そのまま理事長室の続きの応接室へ移動し、今日の講義の内容について説明をする。
「なるほど……もちろん永遠に秘密にはできるとは思っていませんが、できるだけ長く、とは思っています。よろしくお願いします」
情報の扱いについては、親兄弟の振る舞いを見ている分、貴族出身であれば多少は良いかもしれない。だが、学生ではそこまで期待できないだろうし、一般市民出身者では言わずもがなだ。
「……だが、学院敷地外での口外は魔術契約で禁じたのだろう?であれば、そこまで心配しなくても良いのではないか?」
ニバリの言葉にキースは腕を組む。
「学生の間はそれで良いと思うのですが、卒業後はそうもいきません。成人した大人として、自らの意思で、自覚を持って対応するべきです。ですので、この契約は卒業時に破棄するという事でいかがでしょうか?実際問題、働き始めたらとても不便な事になると思うのです」
契約が続いていると、国務省や近衛騎士団に入っても『呪文』を話題にできないという事になる。これでは間違いなく仕事に支障が出てしまうだろう。

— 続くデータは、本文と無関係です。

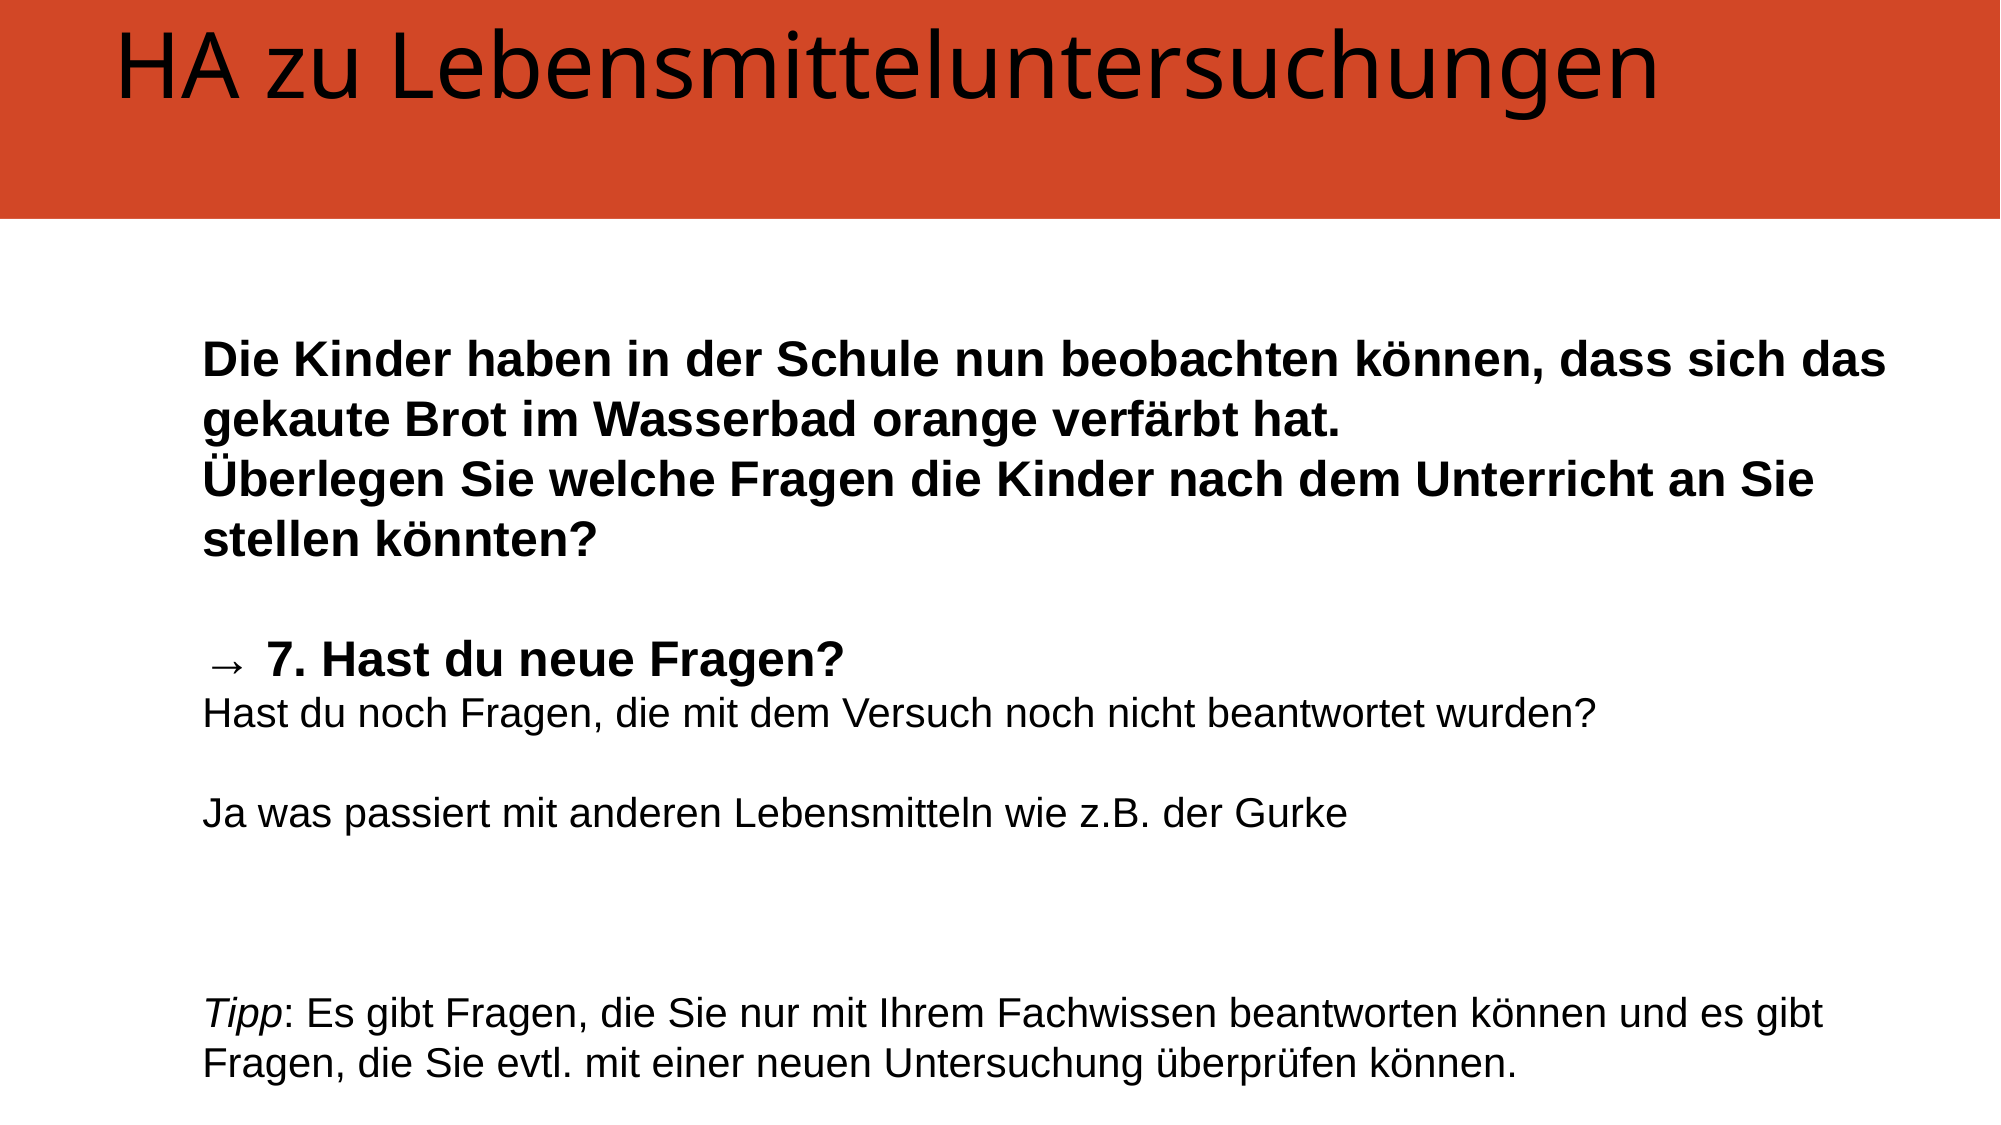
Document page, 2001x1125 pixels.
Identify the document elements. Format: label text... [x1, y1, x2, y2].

title HA zu Lebensmitteluntersuchungen [99, 0, 1863, 199]
text_box Die Kinder haben in der Schule nun beobachten können, dass sich das gekaute Brot im Wasserbad orange verfärbt hat. Überlegen Sie welche Fragen die Kinder nach dem Unterricht an Sie stellen könnten? → 7. Hast du neue Fragen? Hast du noch Fragen, die mit dem Versuch noch nicht beantwortet wurden? Ja was passiert mit anderen Lebensmitteln wie z.B. der Gurke Tipp: Es gibt Fragen, die Sie nur mit Ihrem Fachwissen beantworten können und es gibt Fragen, die Sie evtl. mit einer neuen Untersuchung überprüfen können. [187, 318, 1907, 1094]
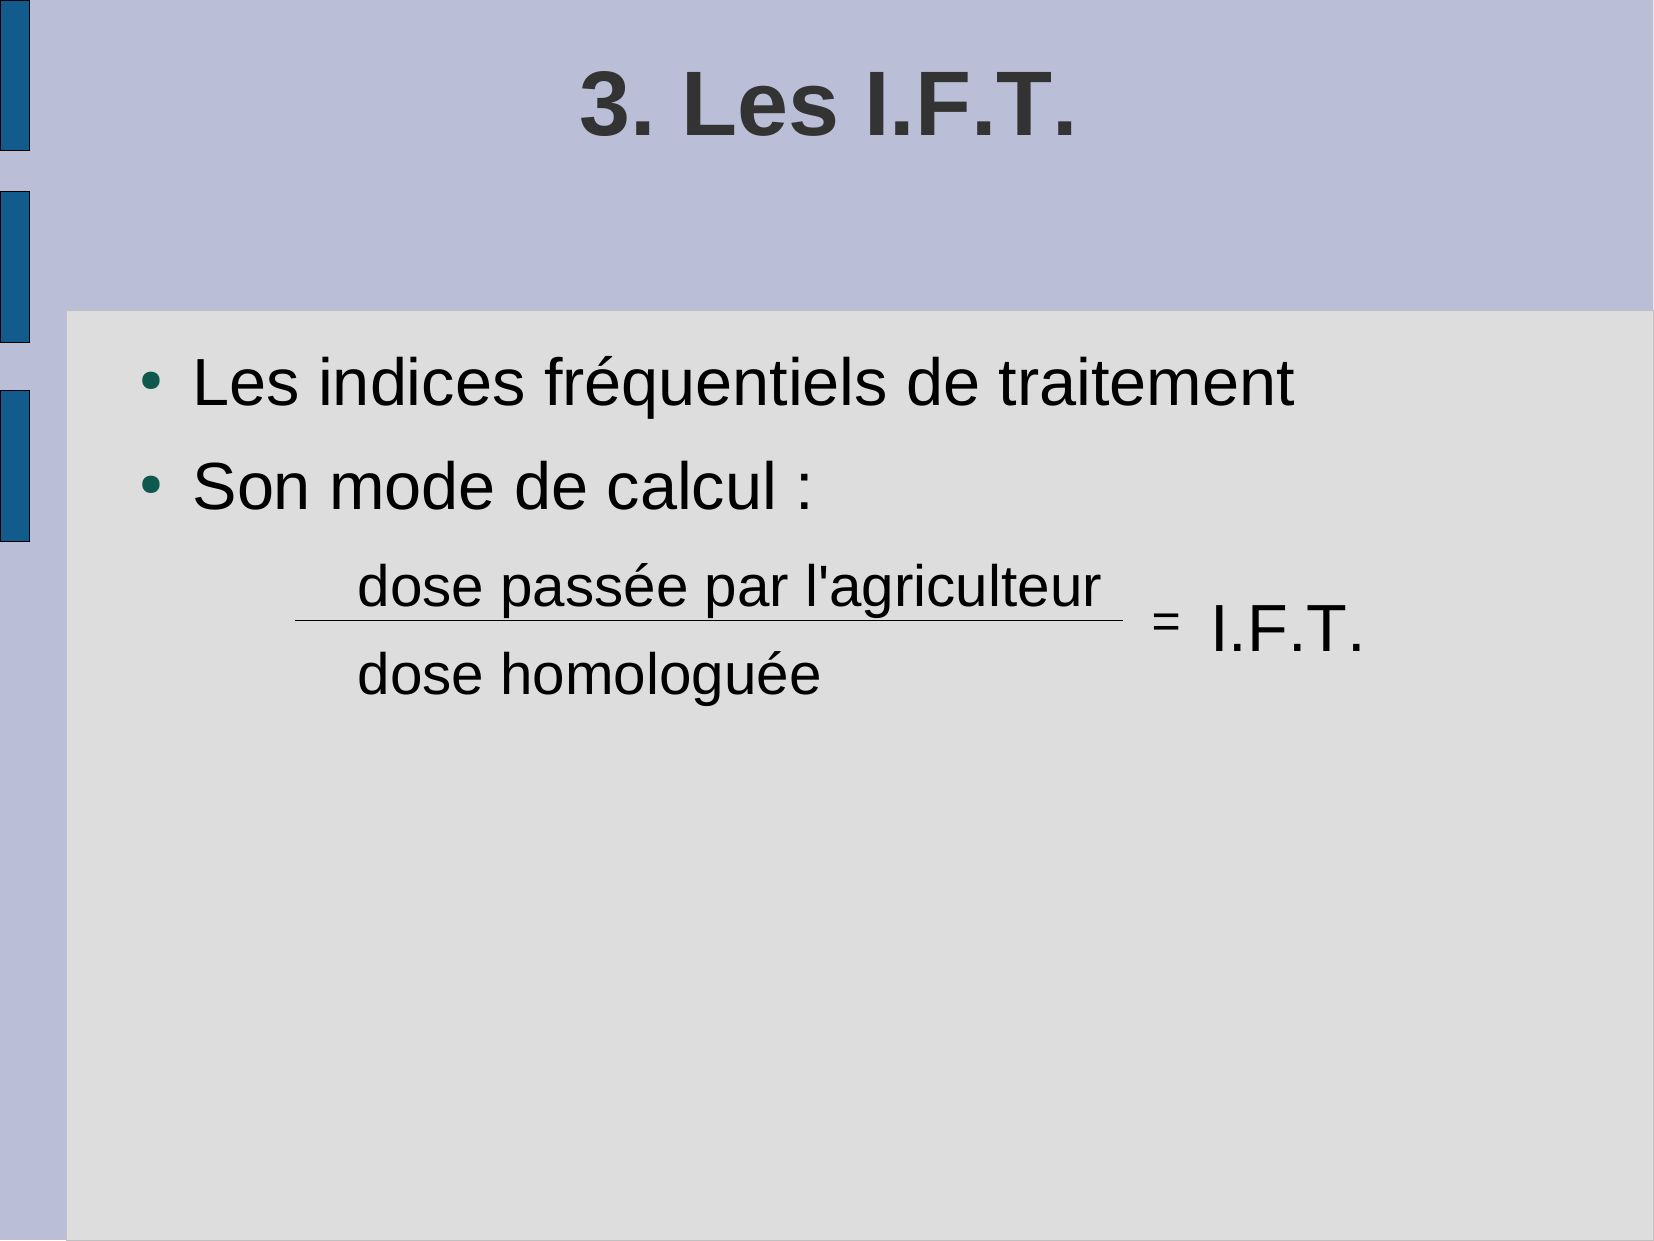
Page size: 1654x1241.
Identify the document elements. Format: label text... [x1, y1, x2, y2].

text_box = [1151, 593, 1210, 650]
text_box I.F.T. [1210, 590, 1388, 706]
title 3. Les I.F.T. [123, 0, 1536, 208]
list Les indices fréquentiels de traitement Son mode de calcul : dose passée par l'agriculteur dose homologuée [121, 344, 1534, 1127]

「確かにその通りですね……わかりました。では、魔術契約についてはその様に。理事長先生もよろしいでしょうか?」
「はい、承知しました。キースも言いましたが、自分でよく考え実践し、経験を積む事こそが重要です。上から頭を押え付けるなら幾らでもできますから」
学院に所属している間なら自分達の保護下である為、多少の事ならフォローできる。だが、卒業してしまったらそうはいかない。貴族社会は、一度の失敗で表舞台から消えかねないのだ。マリアンヌとしては、できる限りそのような事態を回避する為の手助けをしたいと考えている。
「では、皆さんそういう事でよろしくお願いします。それではそろそろ向かいましょうか」
キースの声に合わせて席を立ち、講堂へと向かった。